(Stored data)
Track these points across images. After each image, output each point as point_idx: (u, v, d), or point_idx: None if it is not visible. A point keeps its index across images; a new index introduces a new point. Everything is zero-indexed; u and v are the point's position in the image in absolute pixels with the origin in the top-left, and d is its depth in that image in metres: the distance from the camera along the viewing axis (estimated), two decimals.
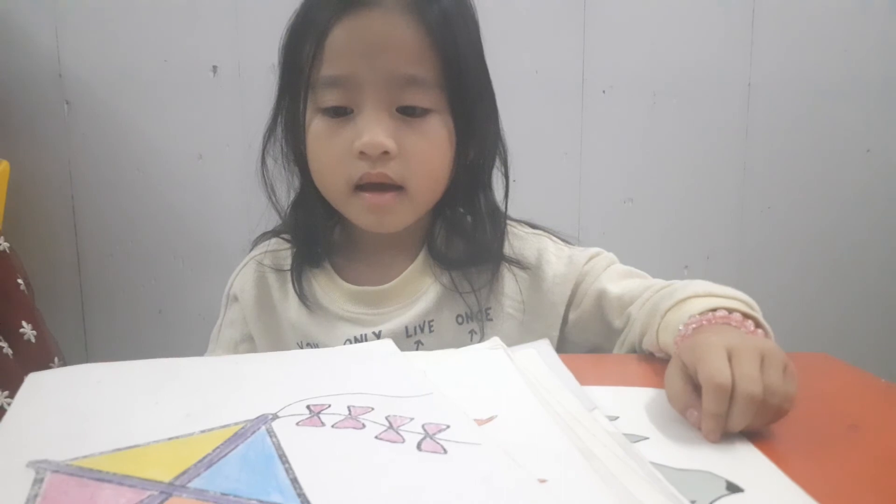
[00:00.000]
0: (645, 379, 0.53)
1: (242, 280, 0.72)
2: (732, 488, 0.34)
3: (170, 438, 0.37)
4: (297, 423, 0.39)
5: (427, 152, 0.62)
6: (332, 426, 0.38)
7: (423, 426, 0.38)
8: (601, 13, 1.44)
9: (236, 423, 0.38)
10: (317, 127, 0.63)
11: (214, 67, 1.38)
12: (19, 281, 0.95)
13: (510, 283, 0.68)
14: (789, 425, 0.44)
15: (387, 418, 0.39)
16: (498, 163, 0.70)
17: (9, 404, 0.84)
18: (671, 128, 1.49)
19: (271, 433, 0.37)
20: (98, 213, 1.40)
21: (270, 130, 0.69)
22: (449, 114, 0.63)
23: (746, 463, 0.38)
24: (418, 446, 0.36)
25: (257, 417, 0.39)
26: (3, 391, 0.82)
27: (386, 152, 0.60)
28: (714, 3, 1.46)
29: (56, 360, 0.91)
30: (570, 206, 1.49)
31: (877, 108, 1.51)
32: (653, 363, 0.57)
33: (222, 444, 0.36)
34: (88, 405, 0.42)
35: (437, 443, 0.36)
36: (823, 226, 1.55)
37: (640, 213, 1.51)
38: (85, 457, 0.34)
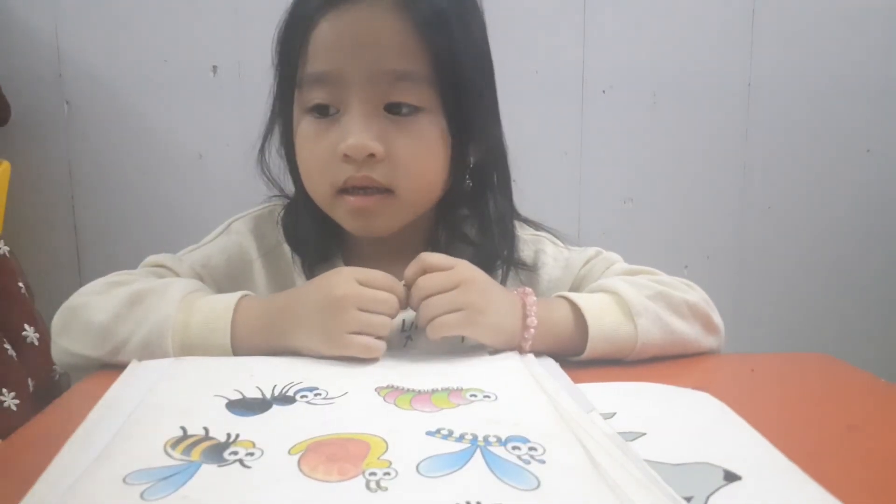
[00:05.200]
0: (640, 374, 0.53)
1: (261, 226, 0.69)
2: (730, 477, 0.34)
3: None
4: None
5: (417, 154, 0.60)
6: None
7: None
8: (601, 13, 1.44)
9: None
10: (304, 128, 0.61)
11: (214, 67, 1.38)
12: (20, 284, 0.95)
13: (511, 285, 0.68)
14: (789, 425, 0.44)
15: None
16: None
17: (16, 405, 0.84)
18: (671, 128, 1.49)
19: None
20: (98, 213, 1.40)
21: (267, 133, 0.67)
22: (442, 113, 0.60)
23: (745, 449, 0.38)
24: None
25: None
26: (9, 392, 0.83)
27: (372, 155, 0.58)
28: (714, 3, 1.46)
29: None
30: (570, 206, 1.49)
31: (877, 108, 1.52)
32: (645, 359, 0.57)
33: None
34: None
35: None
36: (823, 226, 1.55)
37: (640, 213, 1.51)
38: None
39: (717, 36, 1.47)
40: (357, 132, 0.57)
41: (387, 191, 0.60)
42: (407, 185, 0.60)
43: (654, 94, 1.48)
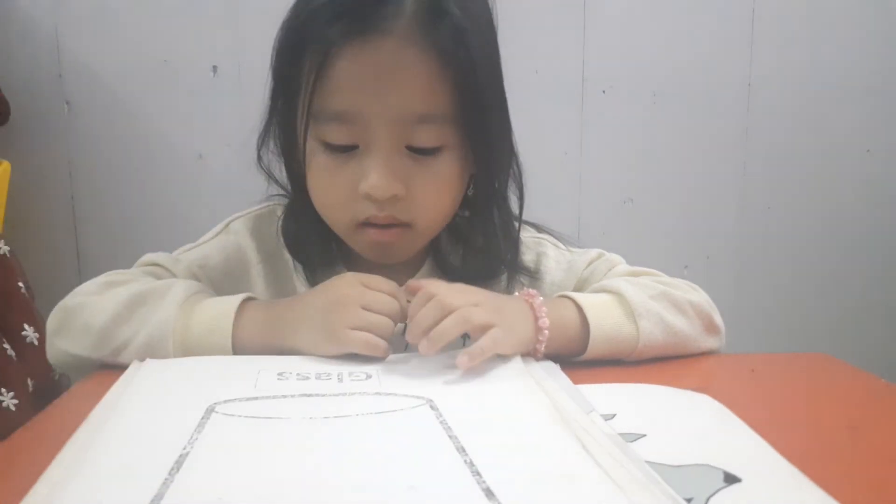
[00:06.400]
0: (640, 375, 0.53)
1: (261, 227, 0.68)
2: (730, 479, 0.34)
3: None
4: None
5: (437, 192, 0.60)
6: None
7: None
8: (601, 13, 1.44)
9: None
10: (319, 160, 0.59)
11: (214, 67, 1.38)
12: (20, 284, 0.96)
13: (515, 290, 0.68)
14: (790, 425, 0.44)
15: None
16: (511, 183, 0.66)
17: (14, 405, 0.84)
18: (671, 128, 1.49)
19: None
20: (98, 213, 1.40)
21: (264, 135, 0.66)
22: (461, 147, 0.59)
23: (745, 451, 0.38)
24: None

■ Exercise brief ■
Every line above should be printed again word for word, without its pictures.

■ Output ■
Track these points across images. After each image, output each point as point_idx: (u, v, d), or point_idx: None if it is not visible. A point keeps its index across images; a new index introduces a new point. Everything is zero-indexed; u and v are the point's position in the image in absolute pixels with the origin in the top-left, and d is its depth in that image in metres: the distance from the camera along the viewing axis (estimated), two decimals.
[00:00.000]
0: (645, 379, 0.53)
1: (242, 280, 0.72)
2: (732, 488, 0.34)
3: (170, 438, 0.37)
4: (297, 423, 0.39)
5: (427, 152, 0.62)
6: (332, 426, 0.38)
7: (423, 426, 0.38)
8: (601, 13, 1.44)
9: (236, 423, 0.38)
10: (317, 127, 0.63)
11: (214, 67, 1.38)
12: (19, 281, 0.95)
13: (510, 283, 0.68)
14: (789, 425, 0.44)
15: (387, 418, 0.39)
16: (498, 163, 0.70)
17: (9, 404, 0.84)
18: (671, 128, 1.49)
19: (271, 433, 0.37)
20: (98, 213, 1.40)
21: (270, 130, 0.69)
22: (449, 114, 0.63)
23: (746, 463, 0.38)
24: (418, 446, 0.36)
25: (257, 417, 0.39)
26: (3, 391, 0.82)
27: (386, 152, 0.60)
28: (714, 3, 1.46)
29: (56, 360, 0.91)
30: (570, 206, 1.49)
31: (877, 108, 1.51)
32: (653, 363, 0.57)
33: (222, 444, 0.36)
34: (88, 405, 0.42)
35: (437, 443, 0.36)
36: (823, 226, 1.55)
37: (640, 213, 1.51)
38: (85, 457, 0.34)
[00:05.200]
0: (640, 374, 0.53)
1: (261, 226, 0.69)
2: (730, 477, 0.34)
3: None
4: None
5: (417, 154, 0.60)
6: None
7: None
8: (601, 13, 1.44)
9: None
10: (304, 128, 0.61)
11: (214, 67, 1.38)
12: (20, 284, 0.95)
13: (511, 285, 0.68)
14: (789, 425, 0.44)
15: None
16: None
17: (16, 405, 0.84)
18: (671, 128, 1.49)
19: None
20: (98, 213, 1.40)
21: (267, 133, 0.67)
22: (442, 113, 0.60)
23: (745, 449, 0.38)
24: None
25: None
26: (9, 392, 0.83)
27: (372, 155, 0.58)
28: (714, 3, 1.46)
29: None
30: (570, 206, 1.49)
31: (877, 108, 1.52)
32: (645, 359, 0.57)
33: None
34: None
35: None
36: (823, 226, 1.55)
37: (640, 213, 1.51)
38: None
39: (717, 36, 1.47)
40: (357, 132, 0.57)
41: (387, 191, 0.60)
42: (407, 185, 0.60)
43: (654, 94, 1.48)
[00:06.400]
0: (640, 375, 0.53)
1: (261, 227, 0.68)
2: (730, 479, 0.34)
3: None
4: None
5: (437, 192, 0.60)
6: None
7: None
8: (601, 13, 1.44)
9: None
10: (319, 160, 0.59)
11: (214, 67, 1.38)
12: (20, 284, 0.96)
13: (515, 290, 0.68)
14: (790, 425, 0.44)
15: None
16: (511, 183, 0.66)
17: (14, 405, 0.84)
18: (671, 128, 1.49)
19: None
20: (98, 213, 1.40)
21: (264, 135, 0.66)
22: (461, 147, 0.59)
23: (745, 451, 0.38)
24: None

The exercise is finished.